With extremism gaining adherents in both communities, the notion that Muslims and Jews can work together for a similar vision of peace between Palestinians and Israelis may surprise many. The idea certainly piqued the interest of U.S. Congressional staff members who were invited to participate in the first joint American Jewish-Muslim staff delegation to Israel and the Occupied Palestinian Territories, sponsored by American Muslims for Jerusalem (AMJ) and Jews for Peace in Palestine and Israel (JPPI).
The bi-partisan delegation intended to spend six days traveling throughout Israel and the Occupied Palestinian Territories, meeting with Israeli and Palestinian peace activists, American and international humanitarian organizations, and U.S. government officials. Staffers acknowledged this as a unique opportunity to get a balanced view of the situation on the ground. This, they said, could only help in the development of a constructive American policy toward the region and peacemaking efforts there.
Perhaps more surprising than the group’s sponsorship was the fact that Israel’s Interior Ministry denied entry to the delegation, which attempted to enter the Israeli-occupied West Bank from Jordan via the Allenby Bridge on August 8. After five hours and without explanation, Israeli security personnel informed the delegation that the Ministry of Interior had refused entry to the six Congressional staffers and the two AMJ staff members. While Israeli authorities held the passports of all nine members of the delegation, an Israeli policeman urged the group to get their passports and leave, saying he hoped the situation would not lead to “blows.”
Since April, Israel has turned away or expelled hundreds of humanitarian relief workers, peace delegations, and journalists, not to mention the U.S.-sanctioned UN fact-finding mission established to investigate the Israeli invasion of Jenin. An official staff delegation from the U.S. Congress, however, is a new addition to Israel’s list of undesirables.
Six Members of Congress — the institution that appropriates to Israel $3 billion of U.S. taxpayer money every year–sent their staffers on this delegation to help inform their positions on this critical issue. Instead, they were sent on their way with “denied entry” scrawled in red in their American passports. Only after three days of high level intervention from the U.S. State Department and Embassy in Tel Aviv were the staffers finally allowed entry–though without their American Muslim hosts. Israel managed to compress what was to have been a six-day fact-finding mission into little more than two days. Such strange behavior on the part of America’s purported ally in the region should prompt members of Congress to ask: what is Israel trying to hide?

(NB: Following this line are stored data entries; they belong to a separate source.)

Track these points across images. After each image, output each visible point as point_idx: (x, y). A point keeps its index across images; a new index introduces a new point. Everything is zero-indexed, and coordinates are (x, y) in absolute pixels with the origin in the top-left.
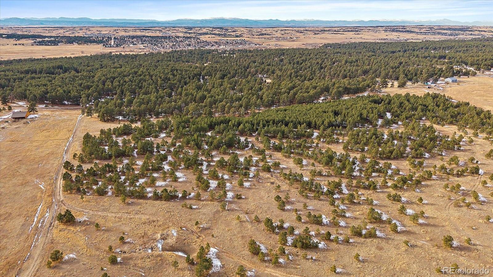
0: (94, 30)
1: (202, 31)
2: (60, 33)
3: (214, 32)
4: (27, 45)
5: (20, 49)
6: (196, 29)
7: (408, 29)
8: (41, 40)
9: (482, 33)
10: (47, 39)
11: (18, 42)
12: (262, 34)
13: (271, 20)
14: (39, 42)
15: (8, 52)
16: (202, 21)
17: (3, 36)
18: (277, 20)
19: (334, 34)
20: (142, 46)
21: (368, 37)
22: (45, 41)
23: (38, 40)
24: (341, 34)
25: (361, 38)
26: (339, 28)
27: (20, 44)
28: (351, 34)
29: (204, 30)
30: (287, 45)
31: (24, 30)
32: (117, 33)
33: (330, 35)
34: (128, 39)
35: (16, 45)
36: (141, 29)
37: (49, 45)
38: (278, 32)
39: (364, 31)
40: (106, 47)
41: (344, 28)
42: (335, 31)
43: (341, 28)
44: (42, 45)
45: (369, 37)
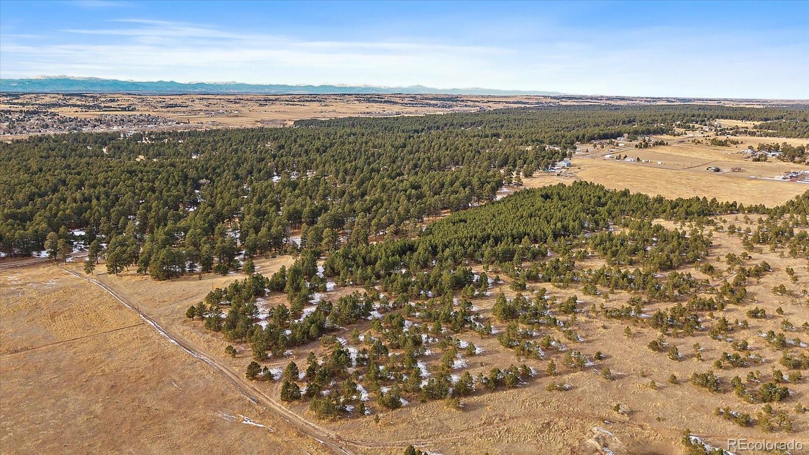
1: (45, 100)
3: (70, 102)
6: (27, 97)
7: (386, 99)
9: (480, 104)
12: (172, 106)
16: (22, 82)
19: (291, 105)
21: (343, 110)
24: (300, 105)
26: (289, 96)
28: (315, 106)
29: (48, 99)
30: (234, 123)
33: (285, 107)
38: (196, 103)
39: (328, 101)
41: (298, 97)
42: (287, 101)
43: (292, 96)
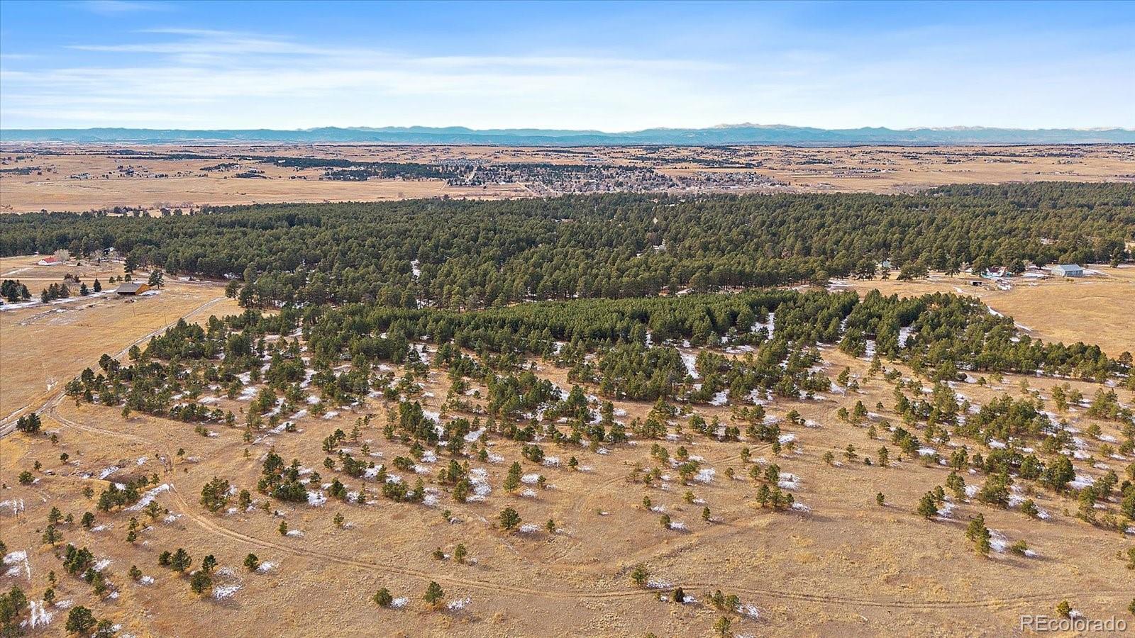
0: (456, 151)
1: (679, 155)
2: (389, 158)
3: (702, 157)
4: (312, 178)
5: (293, 187)
6: (667, 150)
8: (340, 169)
10: (353, 168)
11: (301, 173)
12: (812, 162)
13: (867, 129)
14: (334, 174)
15: (271, 191)
16: (700, 133)
17: (280, 162)
18: (882, 128)
20: (522, 185)
21: (1090, 171)
22: (346, 171)
23: (335, 169)
24: (1021, 162)
25: (1071, 172)
27: (300, 177)
29: (684, 153)
30: (851, 186)
31: (331, 150)
32: (496, 158)
33: (989, 165)
34: (504, 171)
35: (293, 178)
36: (550, 151)
37: (350, 180)
38: (855, 157)
40: (452, 185)
42: (1014, 155)
43: (1033, 147)
44: (339, 179)
45: (1095, 171)
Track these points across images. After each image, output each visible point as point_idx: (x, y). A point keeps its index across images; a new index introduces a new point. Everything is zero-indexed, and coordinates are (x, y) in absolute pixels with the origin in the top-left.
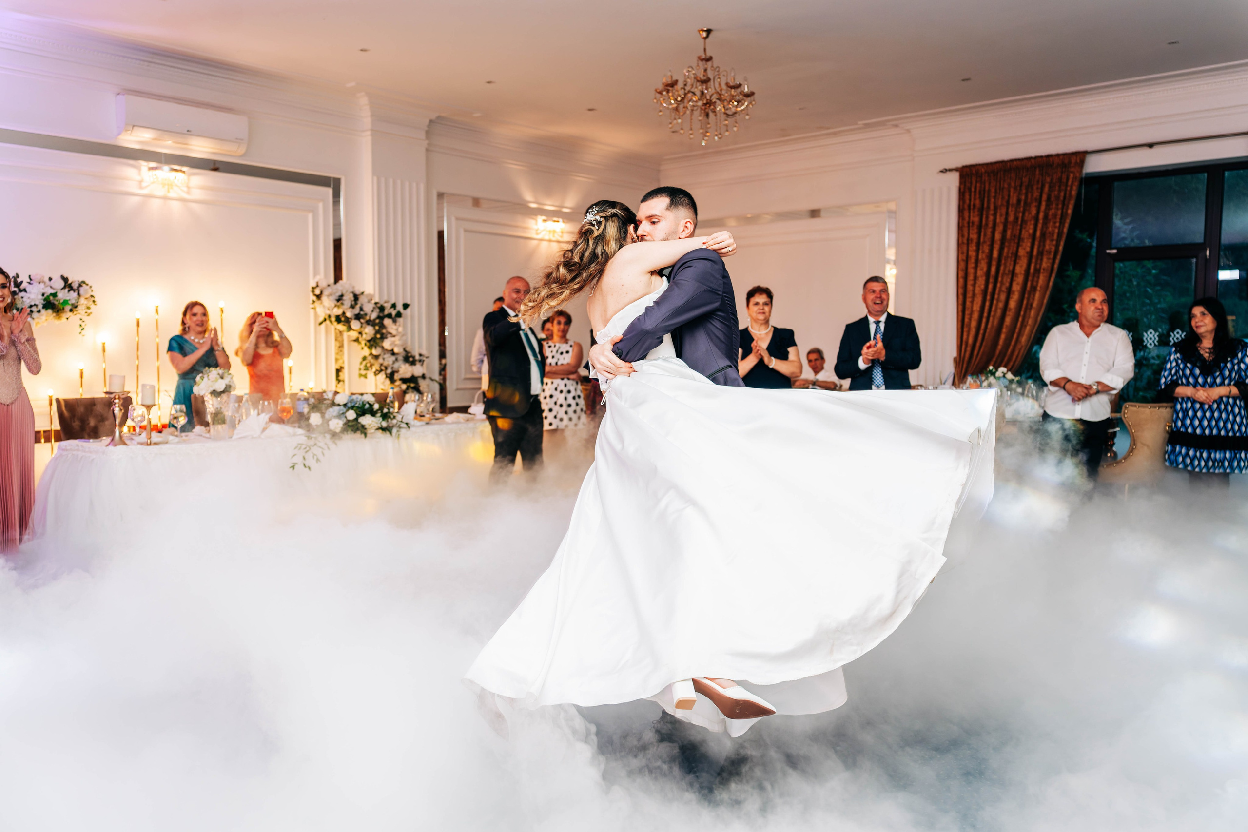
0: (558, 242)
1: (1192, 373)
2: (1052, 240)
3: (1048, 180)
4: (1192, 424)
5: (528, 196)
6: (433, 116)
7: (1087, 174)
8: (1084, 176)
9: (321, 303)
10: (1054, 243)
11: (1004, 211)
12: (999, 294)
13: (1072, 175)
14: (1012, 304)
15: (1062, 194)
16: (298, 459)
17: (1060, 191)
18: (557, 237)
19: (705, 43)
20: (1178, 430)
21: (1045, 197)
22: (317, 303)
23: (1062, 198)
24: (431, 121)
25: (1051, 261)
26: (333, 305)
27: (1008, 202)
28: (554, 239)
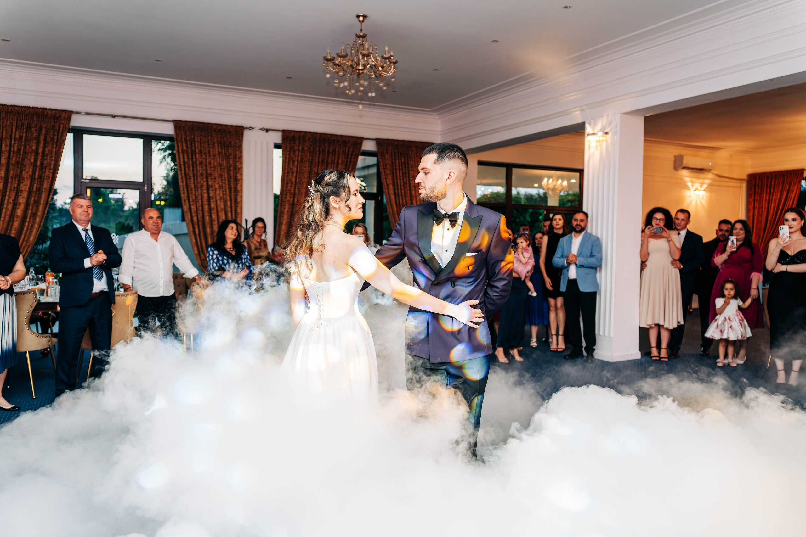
2: (50, 169)
3: (45, 126)
7: (72, 126)
8: (70, 127)
10: (51, 171)
11: (8, 142)
12: (7, 205)
13: (62, 126)
14: (19, 212)
15: (56, 138)
17: (54, 135)
21: (42, 138)
23: (56, 141)
25: (49, 184)
27: (11, 136)
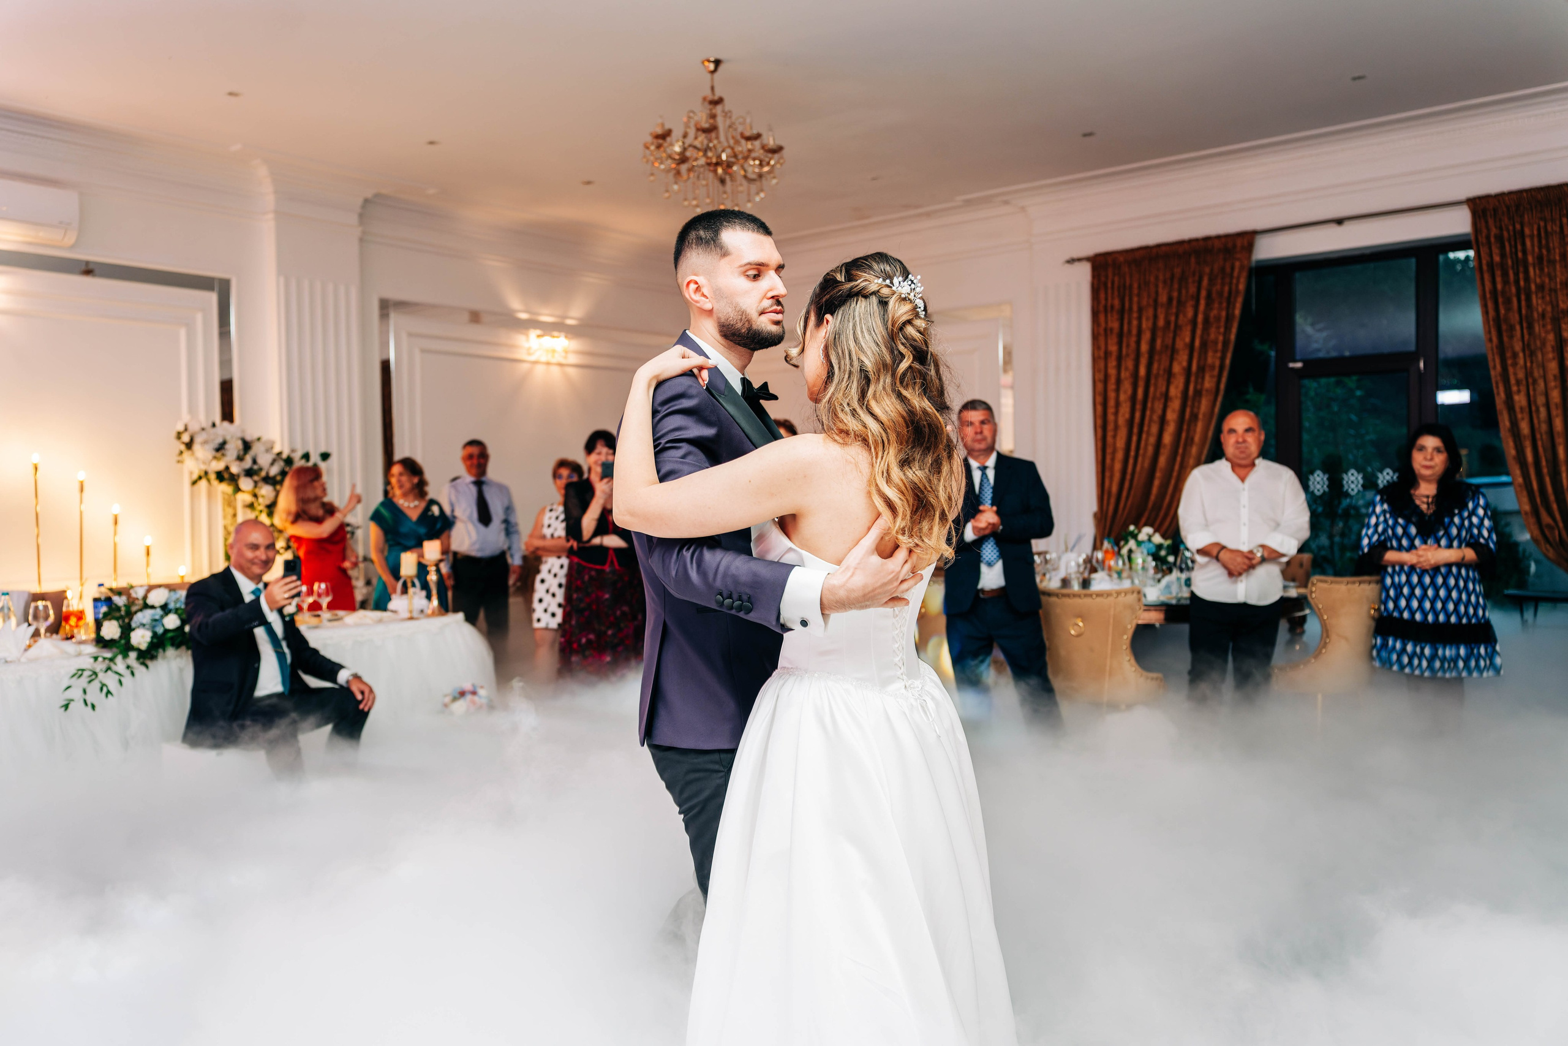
0: (561, 365)
1: (1406, 533)
2: (1216, 351)
3: (1207, 270)
4: (1408, 606)
5: (516, 303)
6: (369, 194)
7: (1258, 262)
8: (1253, 264)
9: (193, 454)
10: (1219, 355)
11: (1151, 312)
12: (1149, 426)
13: (1237, 264)
14: (1167, 439)
15: (1226, 288)
16: (76, 693)
17: (1223, 284)
18: (558, 358)
19: (712, 80)
20: (1390, 615)
21: (1203, 293)
22: (187, 455)
23: (1226, 294)
24: (366, 201)
25: (1215, 380)
26: (210, 457)
27: (1156, 301)
28: (554, 361)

Despite the abridged schedule of the delegation, once on the ground, it became obvious what Israel was attempting to hide: an onslaught against the Palestinian people designed to subjugate them to Israel’s indefinite military occupation. In the West Bank, the juxtaposition of destruction and construction was terrifyingly staggering. On dozens of hilltops, there was evidence of brand new settlements being established in defiance of U.S. outcries to halt this illegal practice. Israeli bulldozers worked feverishly to clear land and build new settler-only bypass roads to facilitate the movement of settlers while further choking off already constricted Palestinian bantustans. The Israeli checkpoints leading in to Ramallah and Bethlehem have been, literally, concretized, perhaps permanently severing these cities from Palestinian East Jerusalem. At the same time, according to figures cited by the U.S. Agency for International Development (USAID),! Israel has completely destroyed at least 1,600 Palestinian homes since September 2000, leaving many thousands homeless.
Israel’s desperate attempt to entrench its military occupation, which everyone agrees must come to an end in order for there to be a just peace, has wreaked incalculable damage to Palestinian infrastructure and society. USAID reports skyrocketing malnutrition among Palestinian children and 70% of Palestinians living below the poverty line. In the Aida refugee camp, on the outskirts of Bethlehem, the delegation saw the meager belongings of one refugee utterly ransacked and his house partially destroyed by Israeli troops who reoccupied the area during a spring invasion. Endless coils of barbed wire, which have proliferated at nearly every turn, imprison Palestinians in their own homeland. In Hebron, Hebrew graffiti repeatedly urges the ethnic cleansing of the West Bank with such vile slogans as “Death to the Arabs” and “No Arabs, No Attacks.” No wonder that Israel attempted to keep this delegation out.
Members of Congress would be wise to visit the Palestinian Occupied Territories to see this for themselves. At the very least, they should listen to what Palestinians told the delegation about their feelings toward the United States. Although the tone varied, the message was the same: the United States’ unconditional military and diplomatic support for Israel’s occupation and its brutal policies are embittering Palestinians toward the U.S. government. If our government is truly interested in improving its image worldwide, then it must change substantively those policies which are so offensive to those seeking peace and justice.
Joshua Ruebner is co-founder of Jews for Peace in Palestine and Israel. Khalid Turaani is executive director of American Muslims for Jerusalem. Both groups are based in Washington, DC.